さらに、このIBM CP874をベースに開発されたのがコードページ1161(CP1161, IBM-1161)です。このバージョンにおける唯一の変更点は、16進数表記の「DE」位置(222番)にユーロ記号(€)が配置されたことです。
Microsoft Windowsにおける実装
Microsoft Windowsで広く利用されているのが、Windowsコードページ874(windows-874, MS874, x-windows-874)です。これはIBMのコードページ1162(CP1162, IBM-1162)としても知られています。
この規格はISO/IEC 8859-11を基礎としていますが、利便性を高めるために9つの記号が追加されています。追加された文字には、ユーロ記号(€)や三点リーダー(…)、各種引用符(‘ ’ “ ”)、中点(•)、およびダッシュ(– —)が含まれます。
Classic Mac OSのタイ語仕様
かつてのClassic Mac OSでは、独自のタイ語バリアントが採用されていました。この仕様は他のベンダーとは異なる文字配置を持っており、特殊な制御文字や記号(®や©など)が特定の領域に割り当てられているのが特徴です。
また、Mac OS Thaiでは、ゼロ幅スペース(ZWSP)やワードジョイナー(WJ)といった、テキストレイアウトを制御するための特殊な文字定義も含まれています。
タイ語エンコーディング比較表
各ベンダーのコードページと標準規格との主な関係性を以下にまとめます。
| コードページ名 | ベース規格 | 主な特徴・差異 |
|---|---|---|
| IBM CP874 / 9066 | ISO/IEC 8859-11 | 9つの記号が標準と異なる |
| IBM CP1161 | IBM CP874 | ユーロ記号(€)を導入 |
| Windows-874 / CP1162 | ISO/IEC 8859-11 | ユーロ記号や引用符など9文字を追加 |
| Mac OS Thai | 独自仕様 | Classic Mac OS向け。独自の記号配置と制御文字を保持 |
Frequently Asked Questions
IBM CP874とISO/IEC 8859-11の決定的な違いは何ですか?
大部分は共通していますが、9つの特定のシンボルにおいて定義が異なっています。
Windows-874で追加された主な文字は何ですか?
ユーロ記号(€)、三点リーダー(…)、スマートクォート(‘ ’ “ ”)、中点(•)、および2種類のダッシュ(– —)の計9文字が追加されています。

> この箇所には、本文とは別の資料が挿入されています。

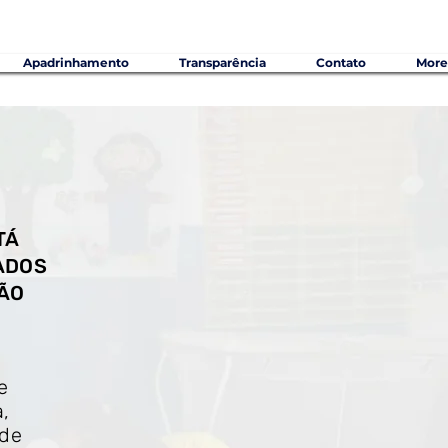
Apadrinhamento
Transparência
Contato
More
TÁ
ADOS
ÇÃO
e
a,
 de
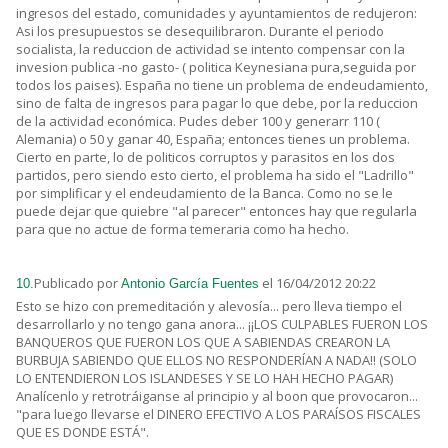
ingresos del estado, comunidades y ayuntamientos de redujeron:
Asi los presupuestos se desequilibraron. Durante el periodo
socialista, la reduccion de actividad se intento compensar con la
invesion publica -no gasto- ( politica Keynesiana pura,seguida por
todos los paises). España no tiene un problema de endeudamiento,
sino de falta de ingresos para pagar lo que debe, por la reduccion
de la actividad económica. Pudes deber 100 y generarr 110 (
Alemania) o 50 y ganar 40, España; entonces tienes un problema.
Cierto en parte, lo de politicos corruptos y parasitos en los dos
partidos, pero siendo esto cierto, el problema ha sido el "Ladrillo"
por simplificar y el endeudamiento de la Banca. Como no se le
puede dejar que quiebre "al parecer" entonces hay que regularla
para que no actue de forma temeraria como ha hecho.
Publicado por
el 16/04/2012 20:22
10.
Antonio García Fuentes
Esto se hizo con premeditación y alevosía... pero lleva tiempo el
desarrollarlo y no tengo gana anora... ¡¡LOS CULPABLES FUERON LOS
BANQUEROS QUE FUERON LOS QUE A SABIENDAS CREARON LA
BURBUJA SABIENDO QUE ELLOS NO RESPONDERÍAN A NADA!! (SOLO
LO ENTENDIERON LOS ISLANDESES Y SE LO HAH HECHO PAGAR)
Analícenlo y retrotráiganse al principio y al boon que provocaron...
"para luego llevarse el DINERO EFECTIVO A LOS PARAÍSOS FISCALES
QUE ES DONDE ESTÁ".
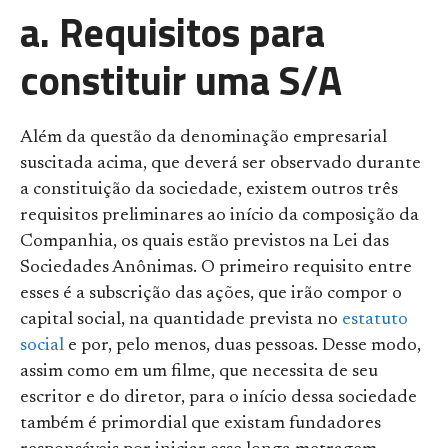
a. Requisitos para
constituir uma S/A
Além da questão da denominação empresarial
suscitada acima, que deverá ser observado durante
a constituição da sociedade, existem outros três
requisitos preliminares ao início da composição da
Companhia, os quais estão previstos na Lei das
Sociedades Anônimas. O primeiro requisito entre
esses é a subscrição das ações, que irão compor o
capital social, na quantidade prevista no
estatuto
social
e por, pelo menos, duas pessoas. Desse modo,
assim como em um filme, que necessita de seu
escritor e do diretor, para o início dessa sociedade
também é primordial que existam fundadores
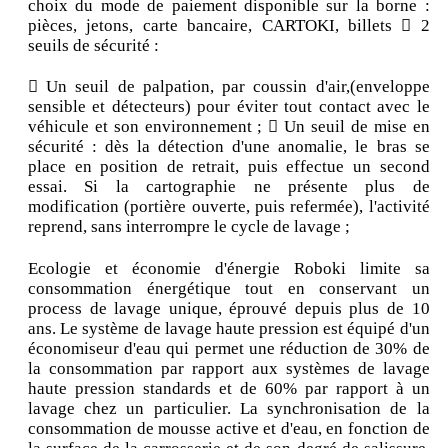
choix du mode de paiement disponible sur la borne :
pièces, jetons, carte bancaire, CARTOKI, billets  2
seuils de sécurité :
 Un seuil de palpation, par coussin d'air,(enveloppe
sensible et détecteurs) pour éviter tout contact avec le
véhicule et son environnement ;  Un seuil de mise en
sécurité : dès la détection d'une anomalie, le bras se
place en position de retrait, puis effectue un second
essai. Si la cartographie ne présente plus de
modification (portière ouverte, puis refermée), l'activité
reprend, sans interrompre le cycle de lavage ;
Ecologie et économie d'énergie Roboki limite sa
consommation énergétique tout en conservant un
process de lavage unique, éprouvé depuis plus de 10
ans. Le système de lavage haute pression est équipé d'un
économiseur d'eau qui permet une réduction de 30% de
la consommation par rapport aux systèmes de lavage
haute pression standards et de 60% par rapport à un
lavage chez un particulier. La synchronisation de la
consommation de mousse active et d'eau, en fonction de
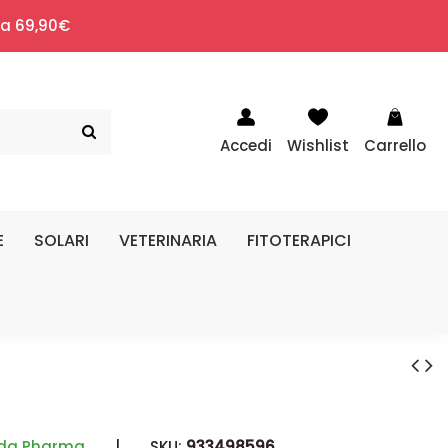
i a 69,90€
Accedi
Wishlist
Carrello
E
SOLARI
VETERINARIA
FITOTERAPICI
da Pharma
|
SKU:
933498596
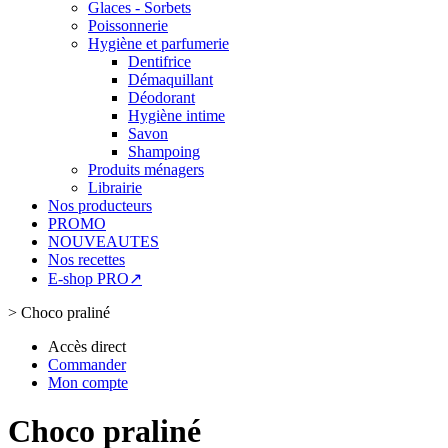
Glaces - Sorbets
Poissonnerie
Hygiène et parfumerie
Dentifrice
Démaquillant
Déodorant
Hygiène intime
Savon
Shampoing
Produits ménagers
Librairie
Nos producteurs
PROMO
NOUVEAUTES
Nos recettes
E-shop PRO↗
>
Choco praliné
Accès direct
Commander
Mon compte
Choco praliné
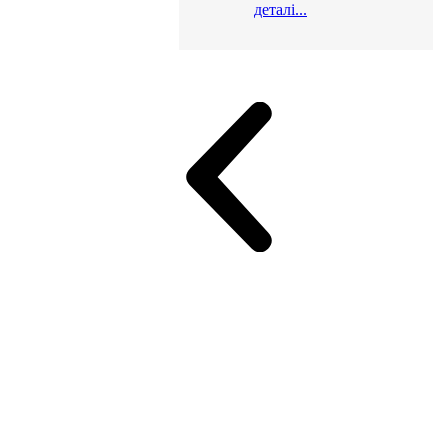
деталі...
и для офісу
ік (МДФ)
Серія Альянс
Серія Класік (МДФ)
неджер
Еко Серія Co_d ТОП
Серія Моріон (МДФ + HPL)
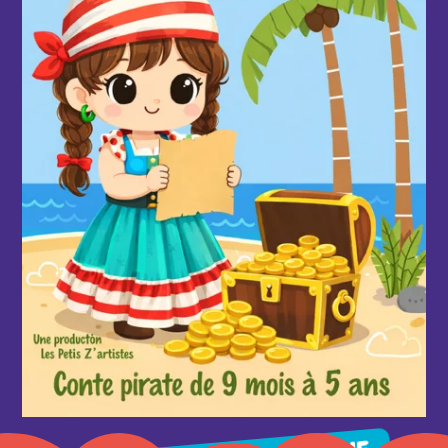
d'infos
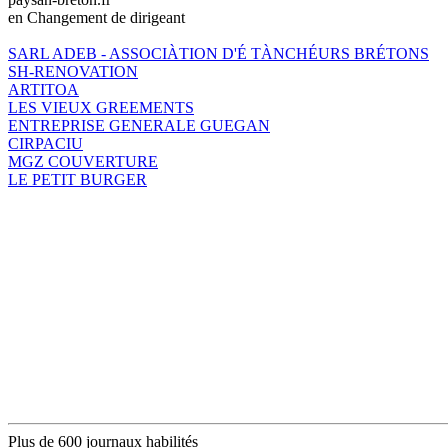
en Changement de dirigeant
SARL ADEB - ASSOCIÀTION D'É TÀNCHÉURS BRÉTONS
SH-RENOVATION
ARTITOA
LES VIEUX GREEMENTS
ENTREPRISE GENERALE GUEGAN
CIRPACIU
MGZ COUVERTURE
LE PETIT BURGER
Plus de 600 journaux habilités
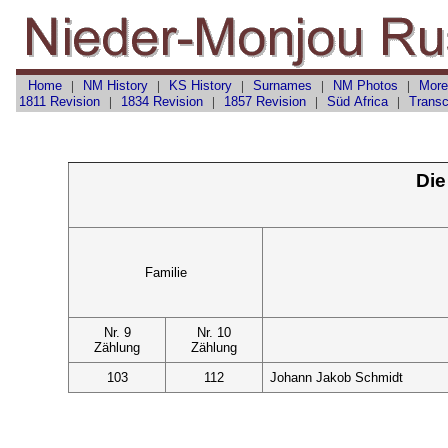
Home
|
NM History
|
KS History
|
Surnames
|
NM Photos
|
More
1811 Revision
|
1834 Revision
|
1857 Revision
|
Süd Africa
|
Transc
Die
Familie
Nr. 9
Nr. 10
Zählung
Zählung
103
112
Johann Jakob Schmidt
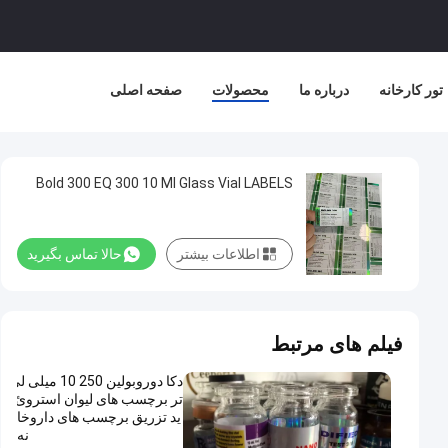
تور کارخانه
درباره ما
محصولات
صفحه اصلی
Bold 300 EQ 300 10 Ml Glass Vial LABELS
اطلاعات بیشتر
حالا تماس بگیرید
فیلم های مرتبط
دکا دوروبولین 250 10 میلی لی
تر برچسب های لیوان استروئ
ید تزریق برچسب های داروخا
نه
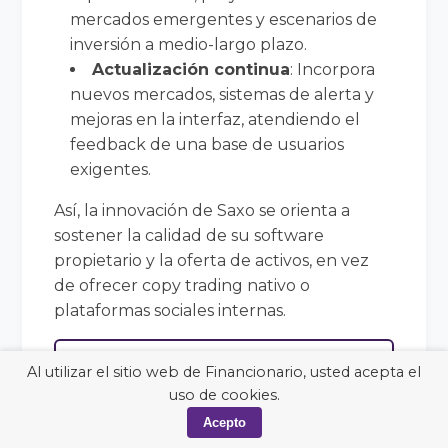
mercados emergentes y escenarios de
inversión a medio-largo plazo.
Actualización continua
: Incorpora
nuevos mercados, sistemas de alerta y
mejoras en la interfaz, atendiendo el
feedback de una base de usuarios
exigentes.
Así, la innovación de Saxo se orienta a
sostener la calidad de su software
propietario y la oferta de activos, en vez
de ofrecer copy trading nativo o
plataformas sociales internas.
Veredicto
Al utilizar el sitio web de Financionario, usted acepta el
uso de cookies.
Acepto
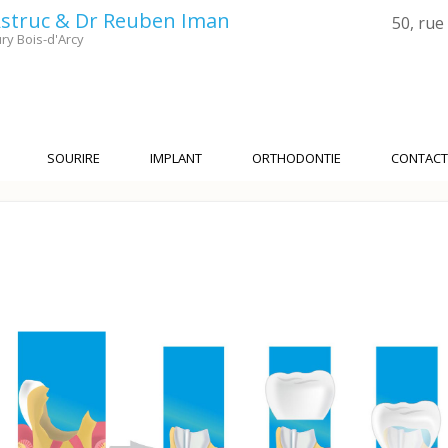
 Astruc & Dr Reuben Iman
50, rue
ry Bois-d'Arcy
SOURIRE
IMPLANT
ORTHODONTIE
CONTACT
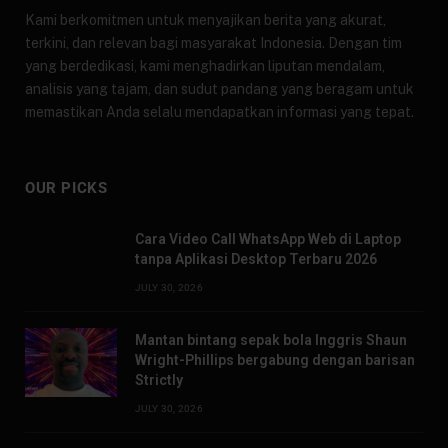
Kami berkomitmen untuk menyajikan berita yang akurat,
terkini, dan relevan bagi masyarakat Indonesia. Dengan tim
yang berdedikasi, kami menghadirkan liputan mendalam,
analisis yang tajam, dan sudut pandang yang beragam untuk
memastikan Anda selalu mendapatkan informasi yang tepat.
OUR PICKS
Cara Video Call WhatsApp Web di Laptop
tanpa Aplikasi Desktop Terbaru 2026
JULY 30, 2026
Mantan bintang sepak bola Inggris Shaun
Wright-Phillips bergabung dengan barisan
Strictly
JULY 30, 2026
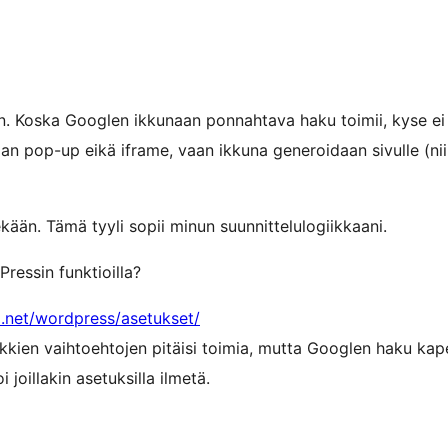
on. Koska Googlen ikkunaan ponnahtava haku toimii, kyse ei 
ajan pop-up eikä iframe, vaan ikkuna generoidaan sivulle (n
ekään. Tämä tyyli sopii minun suunnittelulogiikkaani.
ressin funktioilla?
i.net/wordpress/asetukset/
kkien vaihtoehtojen pitäisi toimia, mutta Googlen haku kap
joillakin asetuksilla ilmetä.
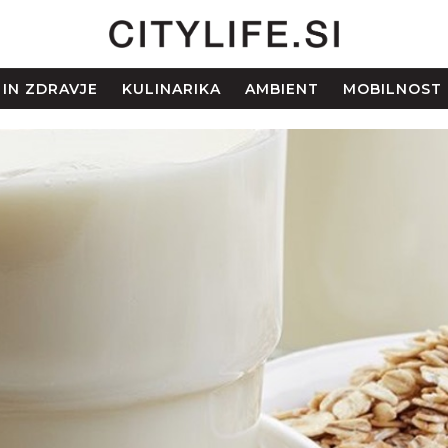
 IN ZDRAVJE
KULINARIKA
AMBIENT
MOBILNOST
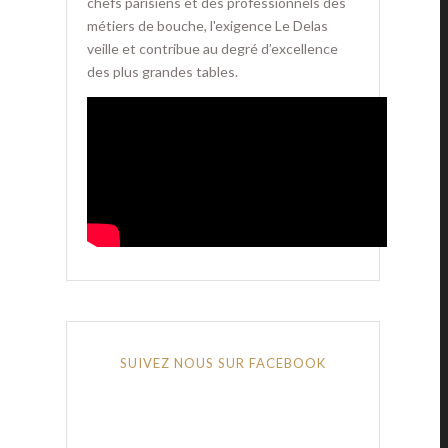
chefs parisiens et des professionnels des
métiers de bouche, l'exigence Le Delas
veille et contribue au degré d’excellence
des plus grandes tables.
SUIVEZ NOUS SUR FACEBOOK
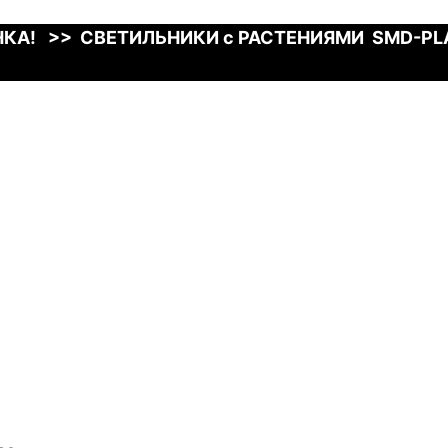
КА! >> СВЕТИЛЬНИКИ с РАСТЕНИЯМИ SMD-P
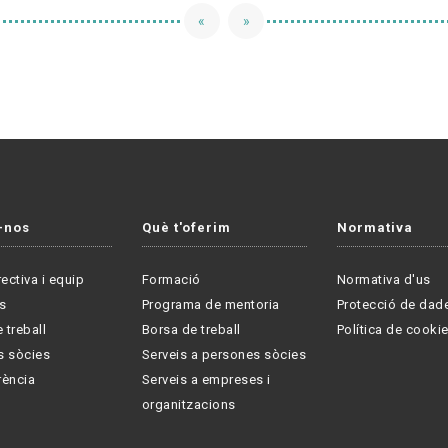
«
»
-nos
Què t'oferim
Normativa
rectiva i equip
Formació
Normativa d'us
s
Programa de mentoria
Protecció de dad
 treball
Borsa de treball
Política de cooki
s sòcies
Serveis a persones sòcies
rència
Serveis a empreses i
organitzacions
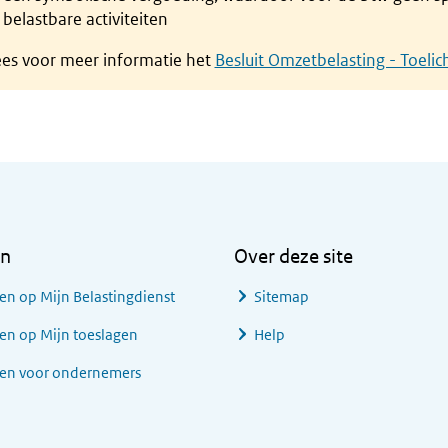
belastbare activiteiten
ees voor meer informatie het
Besluit Omzetbelasting - Toelich
en
Over deze site
en op Mijn Belastingdienst
Sitemap
en op Mijn toeslagen
Help
gen voor ondernemers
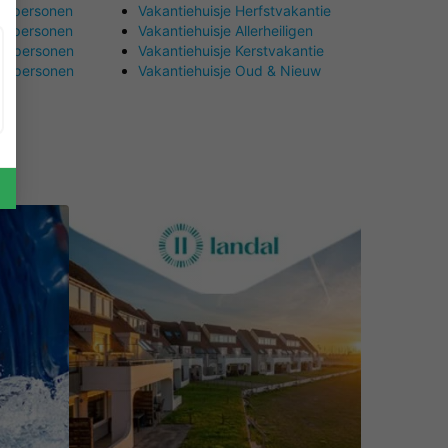
5 personen
Vakantiehuisje Herfstvakantie
6 personen
Vakantiehuisje Allerheiligen
0 personen
Vakantiehuisje Kerstvakantie
4 personen
Vakantiehuisje Oud & Nieuw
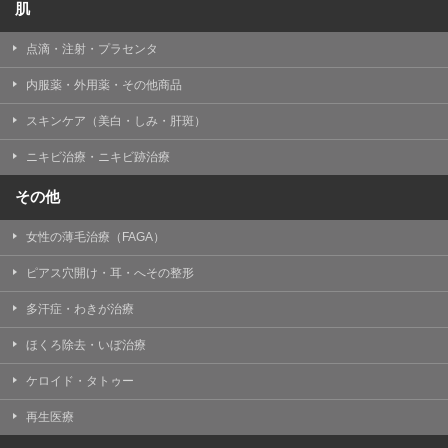
肌
点滴・注射・プラセンタ
内服薬・外用薬・その他商品
スキンケア（美白・しみ・肝斑）
ニキビ治療・ニキビ跡治療
その他
女性の薄毛治療（FAGA）
ピアス穴開け・耳・へその整形
多汗症・わきが治療
ほくろ除去・いぼ治療
ケロイド・タトゥー
再生医療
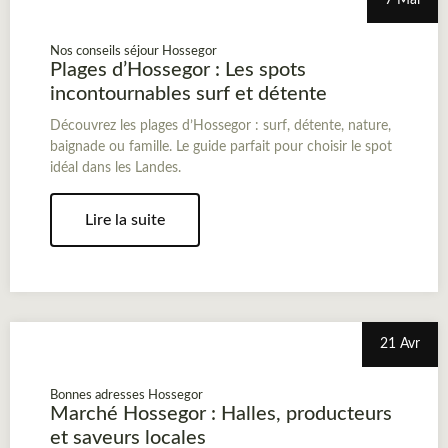
7 Mai
Nos conseils séjour Hossegor
Plages d’Hossegor : Les spots
incontournables surf et détente
Découvrez les plages d’Hossegor : surf, détente, nature,
baignade ou famille. Le guide parfait pour choisir le spot
idéal dans les Landes.
Lire la suite
21 Avr
Bonnes adresses Hossegor
Marché Hossegor : Halles, producteurs
et saveurs locales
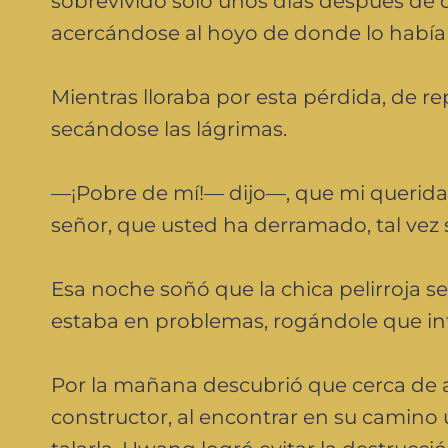
sobrevivido sólo unos días después de q
acercándose al hoyo de donde lo habían 
Mientras lloraba por esta pérdida, de rep
secándose las lágrimas.
—¡Pobre de mí!— dijo—, que mi querida 
señor, que usted ha derramado, tal vez
Esa noche soñó que la chica pelirroja se
estaba en problemas, rogándole que int
Por la mañana descubrió que cerca de al
constructor, al encontrar en su camino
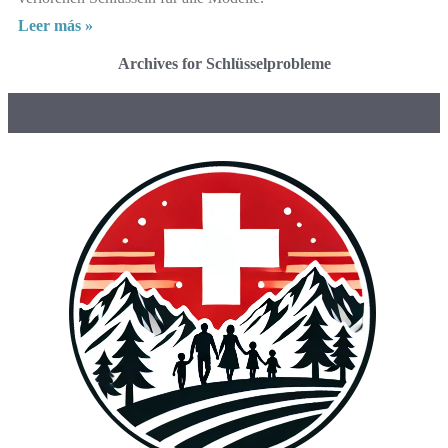
Leer más »
Archives for Schlüsselprobleme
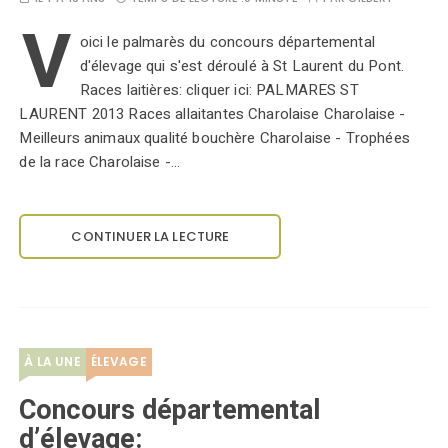
V
oici le palmarès du concours départemental
d'élevage qui s'est déroulé à St Laurent du Pont.
Races laitières: cliquer ici: PALMARES ST
LAURENT 2013 Races allaitantes Charolaise Charolaise -
Meilleurs animaux qualité bouchère Charolaise - Trophées
de la race Charolaise -…
CONTINUER LA LECTURE
À LA UNE
ÉLEVAGE
Concours départemental
d’élevage:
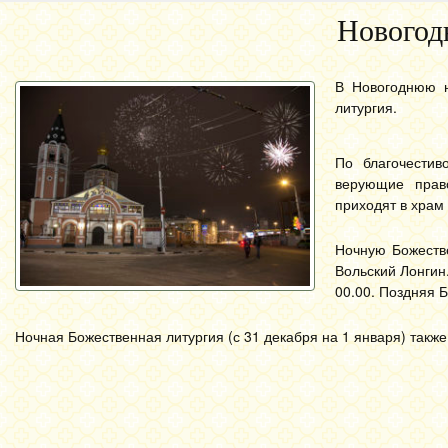
Новогод
В Новогоднюю н
литургия.
По благочестив
верующие прав
приходят в храм
Ночную Божеств
Вольский Лонгин
00.00. Поздняя 
Ночная Божественная литургия (с 31 декабря на 1 января) также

CP1161とCP874(IBM)の違いを教えてください。
唯一の違いは、16進数のDE(222番)の位置にユーロ記号(€)が配置されている点だけです。
Mac OS Thaiの特徴はどのような点にありますか?
Classic Mac OS向けに設計されており、他の規格とは異なる文字配置を持つほか、ゼロ幅スペースなどのテキスト制御文字が含まれている点が特徴です。
CP1162はどの規格と同じですか?
IBMのコードページ1162(CP1162)は、Microsoft Windowsのコードページ874(Windows-874)と同じ仕様です。